American baseball player and manager

George "Chappie" Johnson Jr. (May 8, 1877 - August 17, 1949) was an American professional baseball catcher and field manager in the Negro leagues. He played for many successful teams from 1895 to 1920 and he crossed racial boundaries as a teacher and coach.

== Biography ==
Johnson was born and raised in the village of Bellaire, Ohio, on the upper Ohio River. In 1895, he debuted at the age of 17 with the Page Fence Giants, where he played short stop, left field, then first base, then moved to catcher where he stayed for most of his career. Most of the team moved to Chicago and formed the Chicago Columbia Giants in 1899. There, Johnson often caught for George Wilson, and the two became a powerful battery for the baseball club.

Johnson moved on to the Chicago Union Giants, and played on and off with the Algona Brownies, then moved with George Wilson to a baseball team in Renville, Minnesota and the famous battery won the state championship in 1905, playing against mostly white teams.

Previous to the 1906 season, Johnson traveled to Palm Beach, Florida and became head trainer for the Boston Red Sox. The Baseball color line excluded Johnson from playing in Major League Baseball games, but did not bar him from using his skills as a trainer.
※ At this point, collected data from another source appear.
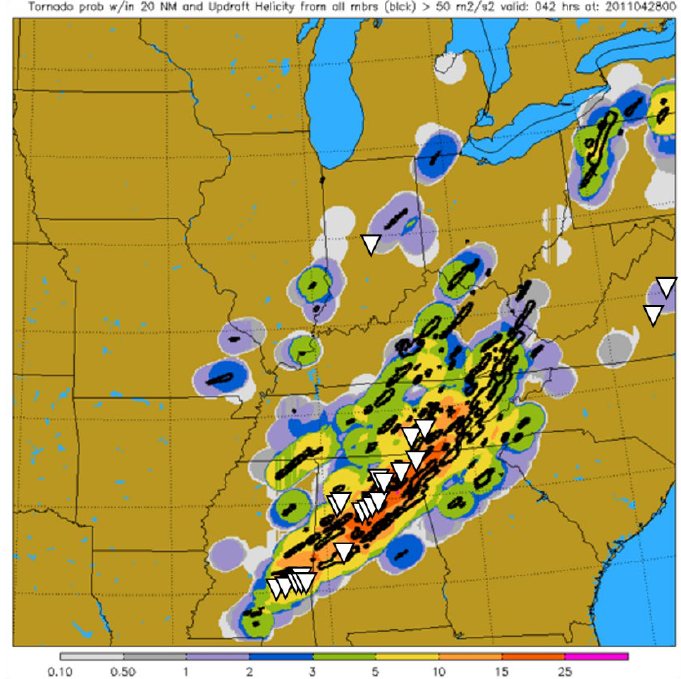
Figure 7. 42-h 4-km mesoscale ensemble probability (percent) of a tornado within 20 nautical miles Figure 7. 42-hour 4-km mesoscale ensemble probability (percent) of a tornado within 20 nautical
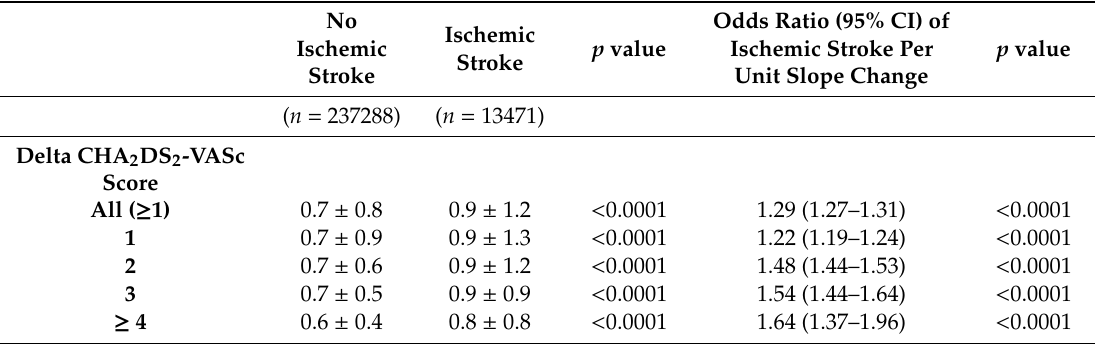
Table 4. Slope of the change of c CHA 2 DS 2 -VASc score and the risk of ischemic stroke in each group of delta CHA 2 DS 2 -VASc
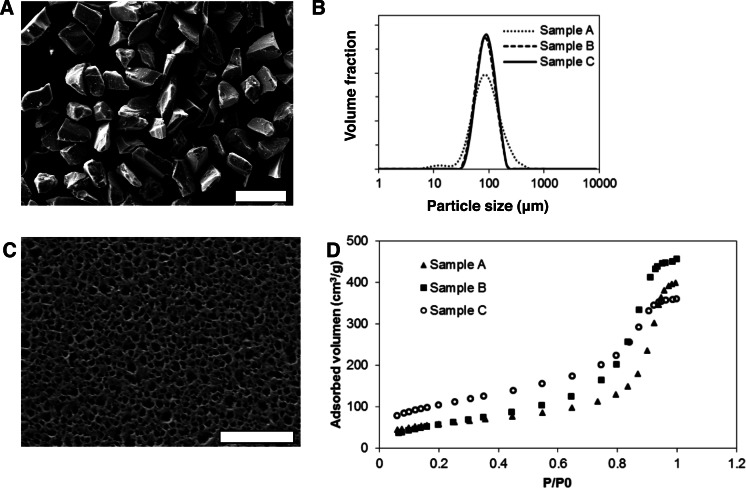
Morphological and physicochemical properties of mesoporous silicon microparticles (MS-MPs).(A) SEM image of MS-MPs (bar is 200 µm); (B) particle size distribution of the different MS-MP prototypes measured with a particle size analyzer; (C) example of a SEM image of the surface of MS-MPs (corresponding to prototype A, bar is 800 nm); (D) N2 adsorption isotherms, volume adsorbed vs. relative pressure (P/P0), for the different MS-MP prototypes.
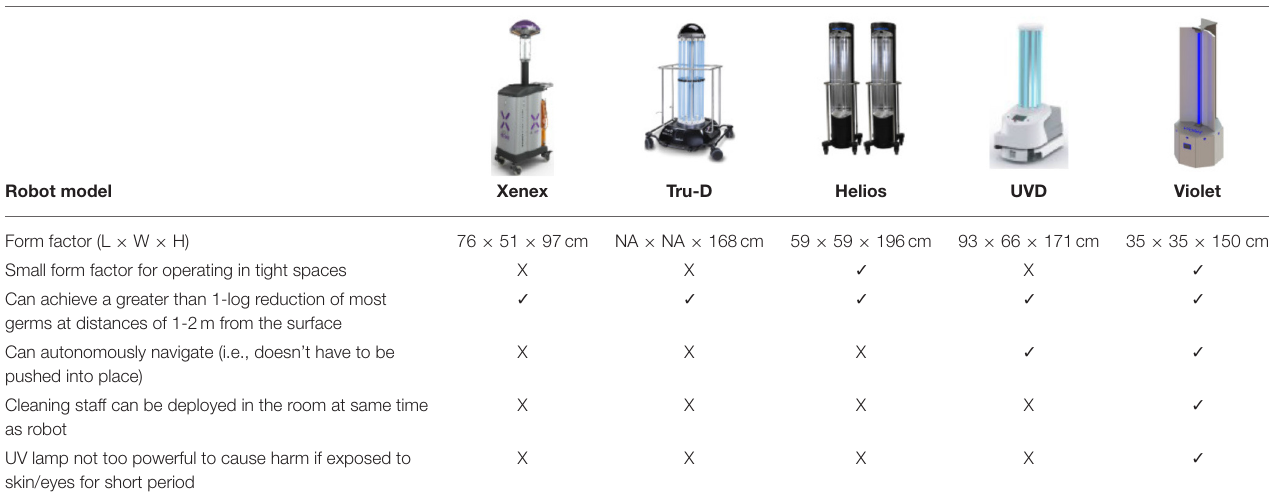
TABLE 1 | Benchmarking Violet and several existing UV robots against stated design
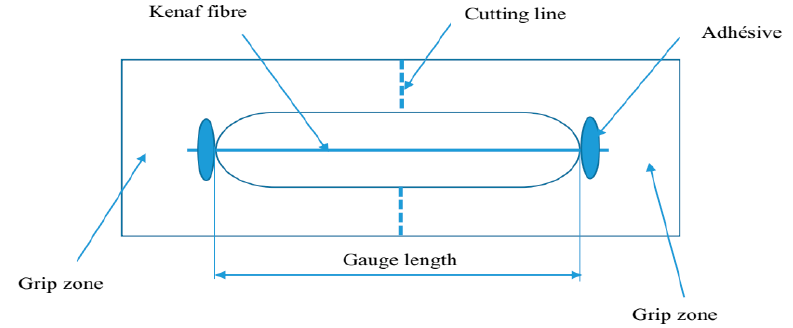
Figure 1. Tensile test and gripping tab specimens for kenaf fibers.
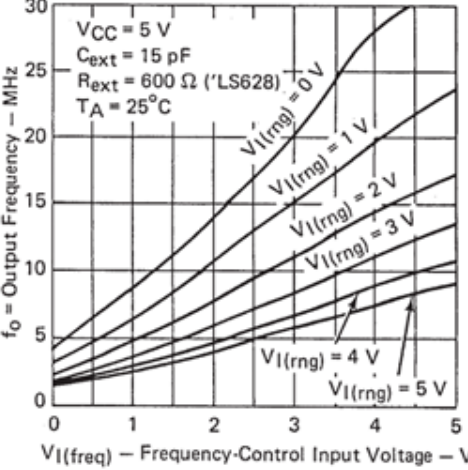
Figure 12. Output frequency versus frequency-control input voltage of the SN54LS628 (courtesy of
In 1906, Johnson moved out East to catch for the Philadelphia Giants, and came back West in 1907 to manage the St. Paul Colored Gophers for a few seasons. The Gophers went to Little Rock, Arkansas, playing Spring Training games with Major League Baseball teams.

By 1910, Johnson was reportedly the only catcher wearing shin guards, saying they make him "look like a big leaguer." Other catchers quickly followed.

Johnson last played for a major team in 1919 (the eve of the organized Negro Leagues), and continued as a manager through 1939, even managing teams using his name, such as the "Dayton Chappies" and the "Chappie Johnson Stars." He died at 72 in Clemson, South Carolina.